### Passage given
────────────────────────────────────────
What happens in globalised social contexts if people identify with a language that is not traditionally considered to be `their' language? This unique contribution to the field of sociolinguistics scrutinises language ideologies of German and Australian Communities of Practice constituted by Salsa dance and asks what languages symbolise in transnational, non-ethnic cultures. Using ethnographic methodology and a deconstructive approach to language it examines these different Salsa communities and gives insight into the interaction of social discourses from local, national and transnational realms, examining differences, similarities and a simultaneous multiplicity of languages' symbolic functions. This book will be welcomed by postgraduates, professional sociolinguists and linguistic anthropologists as well as scholars of cultural anthropology, sociology and cultural studies who are interested in the development of modernist categories in transnational culture.
Britta Schneider is Lecturer in the Department for English Language and Literature at Freie Universitat Berlin, Germany. Her research interests include sociolinguistics of globalisation, language ideology, language policy, epistemology of language and multilingualism, and superdiversity.
────────────────────────────────────────
### Provided data
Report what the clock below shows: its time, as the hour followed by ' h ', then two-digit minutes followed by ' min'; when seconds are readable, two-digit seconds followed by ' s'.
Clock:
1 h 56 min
────────────────────────────────────────
### Objective 1
Decide whether each statement agrees with the book description, answering yes or no and quoting the words that settle it: (a) The study examines Salsa dance communities in Germany and Australia. (b) The study relies mainly on quantitative survey methods. (c) Britta Schneider teaches at a university in Australia.
### Objective 2
Using the book description, answer each question briefly:
(a) In what kind of cultures does the book ask what languages symbolize?
(b) What approach to language does the study use together with ethnographic methodology?
(c) In which department does Britta Schneider work as a lecturer?

### Correct output 1
(a) Yes: "language ideologies of German and Australian Communities of Practice constituted by Salsa dance"
(b) No: "Using ethnographic methodology and a deconstructive approach to language"
(c) No: "Lecturer in the Department for English Language and Literature at Freie Universitat Berlin, Germany"

### Correct output 2
(a) Transnational, non-ethnic cultures.
(b) A deconstructive approach to language.
(c) The Department for English Language and Literature at Freie Universitat Berlin.